Friday, December 15, 2023

Hey you kids—get off my lawn!

 I’m totally NOT a fan of this trend of people using girl or lady as a modifier for jobs, activities and such. You know, like girl boss, girl chef, girl movie, etc. Maybe I’m just old and not in on the joke but it comes off (to ME) as reductive, patronizing and condescending. 

e.g., Girl Chef sounds like: isn’t that cute—the head chef’s a girl. As though the very idea of a woman overseeing the operations and staff of a restaurant, planning a menu, creating new dishes, etc. is on par with cats playing poker. Lady General? Sure, that’s a brandy damn new occurrence. Oh wait, what about Boudica, Zenobia, Tomoe Gozen, Buffalo Calf Road and more.

THIS usage though (at left), I can totally get behind.

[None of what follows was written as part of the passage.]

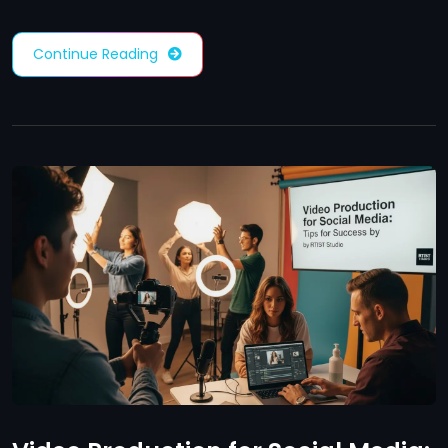
Continue Reading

I’m also not keen on people using insane amounts of emojis and abbreviations in email communication. Yes, in this case insane is in the eye of the beholder.

I understand that emojis are an effective and useful way to add tone to a statement. Conveying mood via text is not an innate skill—I get it. A smiley face can indicate that the words, which might otherwise sound cold, were intended to be warm and possibly friendly. A frowny face shifts the meaning of “I’m fine” to “I’m functioning but I’m NOT happy.” Crying face or laughing face? Same idea. Emojis can add clarification.

Shit’s gotten a bit out of control though. More than a few folks (all much younger than I) seem to use it as some kind of bizarro world punctuation. I’m hard pressed to read through an email that’s littered with these images.

Even worse—when people use online acronyms (like LOL, ROFL, TL;DR, etc.) in the same way. I can sort out what some, def not all, mean but it’s annoying as all hell and a distraction from what the emailer is attempting to communicate.

Also, is the lame ass, failed writer REALLY laughing out loud? Are they honestly rolling on the floor laughing? Were they too damn busy to type out that they they’ve the attention span of a gnat so your post was too long/didn't read?

The people I most often see using LOL and ROFL as punctuation are penis possessing shitposters who like to end their misogynistic, racist or otherwise abusive statements with LOL. Are they using the old gaslighting, demeaning “it was just a joke—lighten up” in advance to quash incoming fire? Maybe they imagine they’re in a dive bar surrounded by their similarly troglodytic mates who will obsequiously laugh at any garbage he spews?

What does the overuse and abuse of emojis and internet acronyms tell me? That the writer is either an exceptionally untalented communicator or an intellectually lazy sod.
That and they need to retake middle school English and pay attention this time.